E.g. the overriding init() will call super().init(). This way you are only adding the neccessary code for your requirement, and leaving the BAM stat collection requirement to the super class.

Customizing json rendering for sling's userManager

I am trying to build my application's admin UI using sling's userManager REST interface, but I would like to customize the json rendering. For example, I would like the response of "Get group" to include the members only if the requestor is a member.
I started by adding libs/sling/group/json.esp but I don't understand how I can get hold of the default response and customize it. Even if I had to query and form the json from scratch, where can I find information about APIs available to get this data from JCR/Sling?
I found that I could use ResourceTraversor to dump the resource object in json form but using new Packages.org.apache.sling.servlets.get.impl.helpers.ResourceTraversor(-1, 10000, resource, true) in the esp throws up an error
There are a few things to note here.
First, you should avoid putting your code under the libs directory. Your app code should live under the apps directory. When attempting to resolve a servlet for a URI, Sling will check apps before it checks libs so if you need to completely override functionality delivered with Sling, you would place your code in apps.

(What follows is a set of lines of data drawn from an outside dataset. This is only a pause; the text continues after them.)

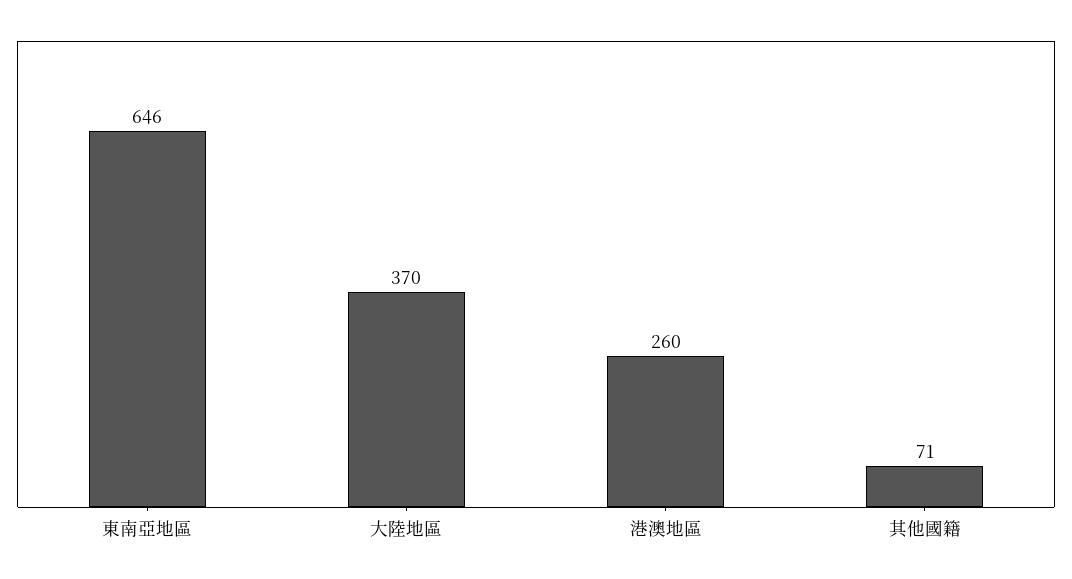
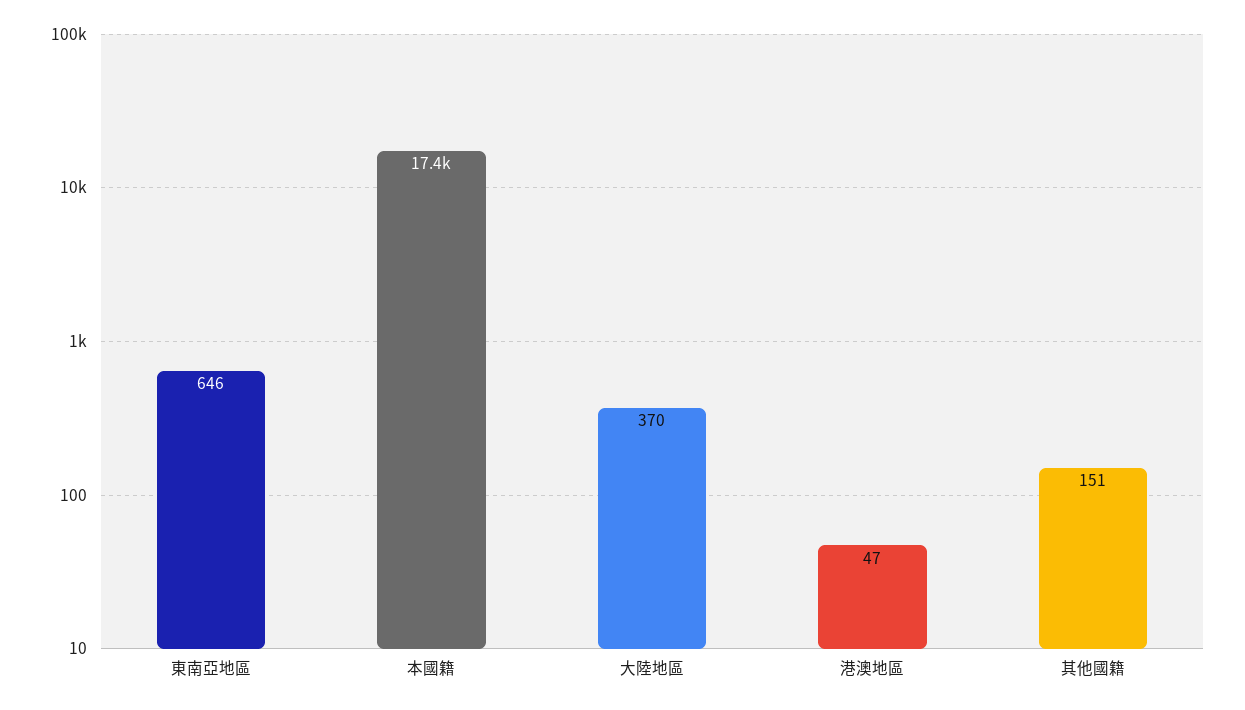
  {
    "東南亞地區": 646,
    "大陸地區": 370,
-   "港澳地區": 260,
+   "港澳地區": 47,
-   "其他國籍": 71
+   "其他國籍": 151,
+   "本國籍": 17400
  }

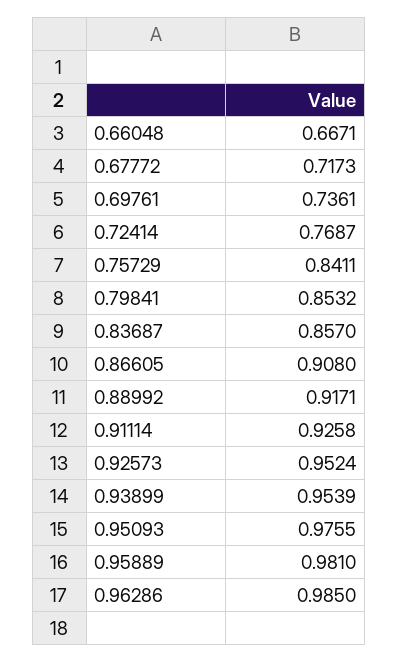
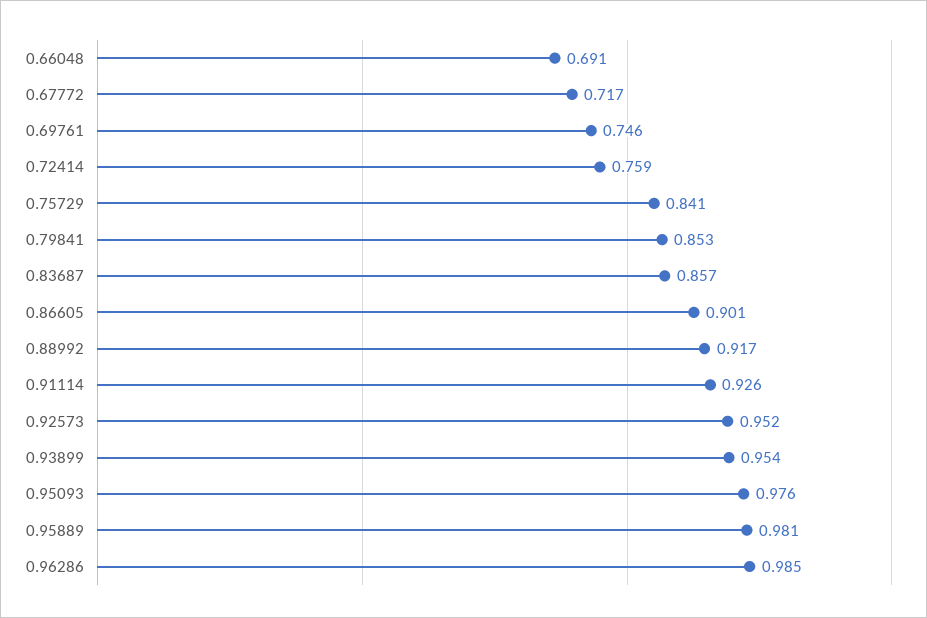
  {
-   "0.66048": 0.6671,
+   "0.66048": 0.691,
    "0.67772": 0.7173,
-   "0.69761": 0.7361,
+   "0.69761": 0.746,
-   "0.72414": 0.7687,
+   "0.72414": 0.759,
    "0.75729": 0.8411,
    "0.79841": 0.8532,
    "0.83687": 0.857,
-   "0.86605": 0.908,
+   "0.86605": 0.901,
    "0.88992": 0.9171,
    "0.91114": 0.9258,
    "0.92573": 0.9524,
    "0.93899": 0.9539,
    "0.95093": 0.9755,
    "0.95889": 0.981,
    "0.96286": 0.985
  }

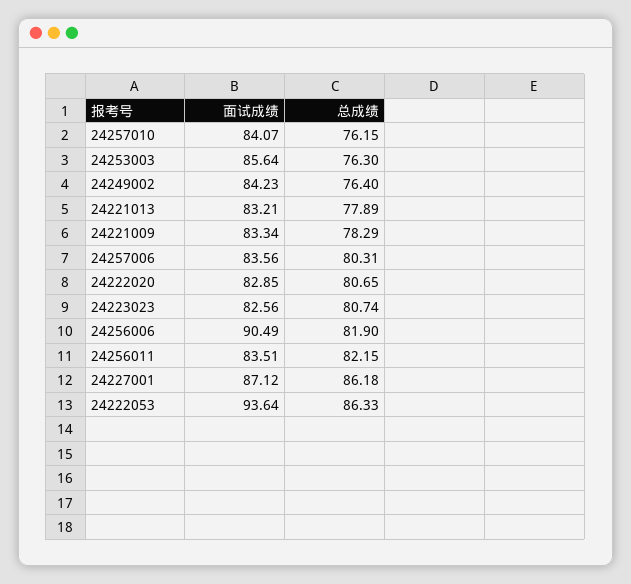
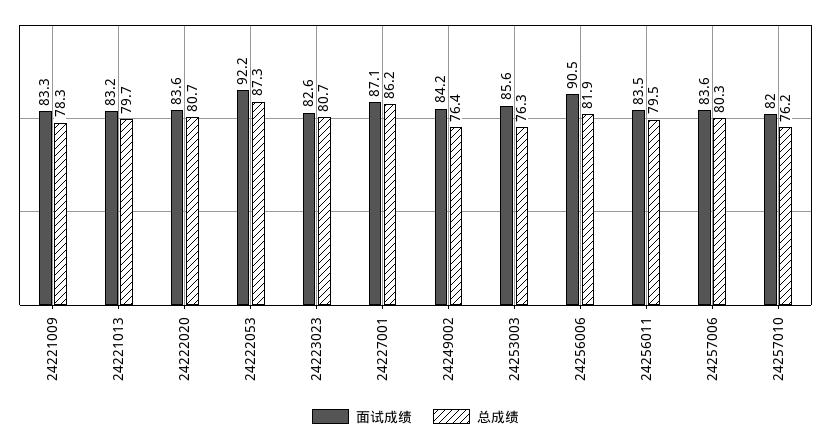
  {
    "面试成绩": {
-     "24257010": 84.07,
+     "24257010": 82,
      "24253003": 85.64,
      "24249002": 84.23,
      "24221013": 83.21,
      "24221009": 83.34,
      "24257006": 83.56,
-     "24222020": 82.85,
+     "24222020": 83.6,
      "24223023": 82.56,
      "24256006": 90.49,
      "24256011": 83.51,
      "24227001": 87.12,
-     "24222053": 93.64
+     "24222053": 92.2
    },
    "总成绩": {
      "24257010": 76.15,
      "24253003": 76.3,
      "24249002": 76.4,
-     "24221013": 77.89,
+     "24221013": 79.7,
      "24221009": 78.29,
      "24257006": 80.31,
      "24222020": 80.65,
      "24223023": 80.74,
      "24256006": 81.9,
-     "24256011": 82.15,
+     "24256011": 79.5,
      "24227001": 86.18,
-     "24222053": 86.33
+     "24222053": 87.3
    }
  }

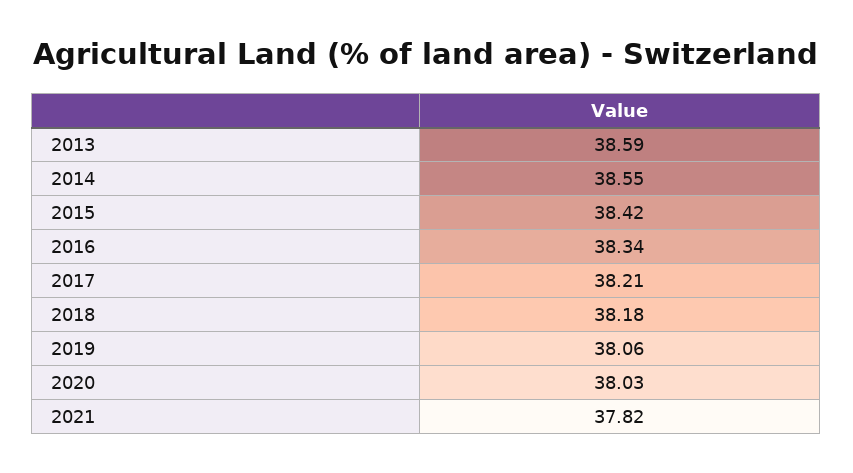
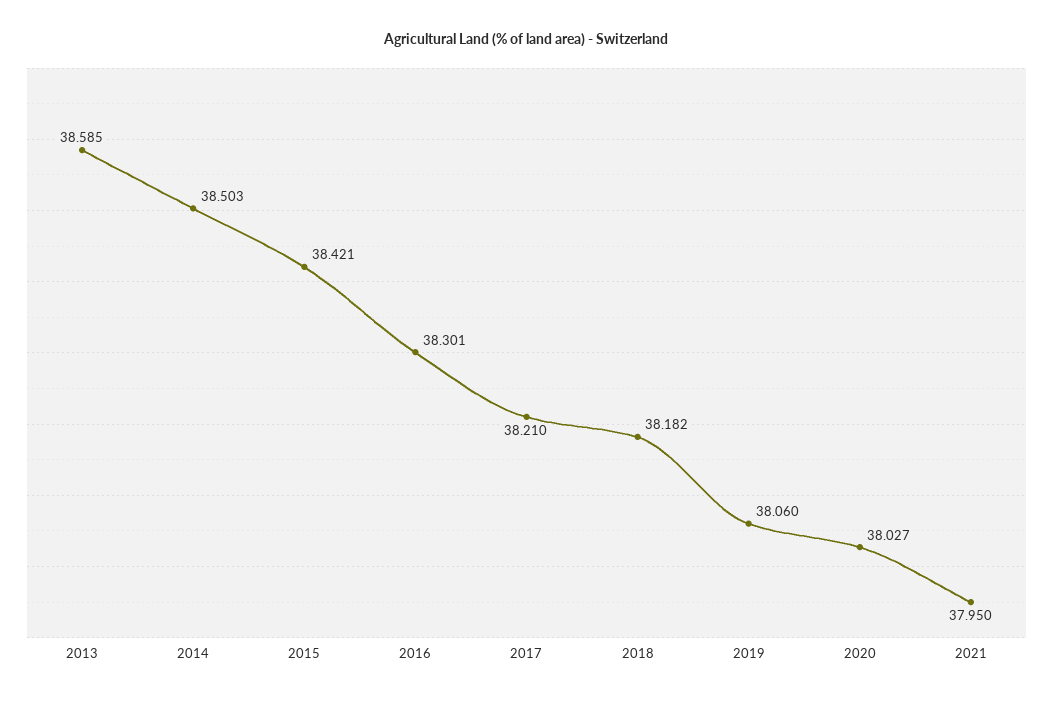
  {
    "2013": 38.585,
-   "2014": 38.55,
+   "2014": 38.503,
    "2015": 38.421,
-   "2016": 38.34,
+   "2016": 38.301,
    "2017": 38.21,
    "2018": 38.182,
    "2019": 38.06,
    "2020": 38.027,
-   "2021": 37.82
+   "2021": 37.95
  }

Second, what is (probably, depending on how you have things setup) happening when you request http://localhost:8080/system/userManager/group/administrators.tidy.1.json is the request is being handled by Sling's default GET servlet, because it finds no other script or servlet which is applicable. For research purposes it might be worth looking at the code for the default get servlet, org.apache.sling.servlets.get.impl.DefaultGetServlet, to see what it's using to render JSON. If you need to handle the rendering of a user group in a manner different than what the default GET servlet is doing, then you would need to create a servlet which is listening for requests for resources of type sling/group. It would probably be ideal to create a servlet for this purpose and register it with OSGI. http://sling.apache.org/site/servlets.html provides the various properties you would need to set to ensure the servlet resolver finds your servlet. Your servlet then would handle the request and as such would have direct and easy access to the requested resource.
Third, the particular need you specified is that you do not want the group members to render unless the requesting user is a member of the group requested. This is more of an access control issue than a rendering issue. Sling and Jackrabbit, out of the box, make as few assumptions as possible concerning how you might want your application to be setup. That being the case, you need to establish the access controls that are applicable for your particular use case. The wiki post on Access Control in the Jackrabbit wiki ( http://wiki.apache.org/jackrabbit/AccessControl ) goes into this to an extent.
Using directions from Paul Michelotti's answer, I researched further and found a suitable solution to my problem.
Sling accepts request filters (javax.servlet.Filter) through SCR annotations like the one below
#SlingFilter(scope = SlingFilterScope.REQUEST, order = Integer.MIN_VALUE)
Every request is passed down to the filter before it is processed by the servlet. Using the resourceType, I was able to distinguish requests to group.1.json and group/mygroup.1.json. Since the filter also has access to the current user, I was able to decide to deny the request if it did not abide by my security model and return a 404 status code.
Please refer to this page for details on filters. You can also check out the sample project urlfilter for directions on usage.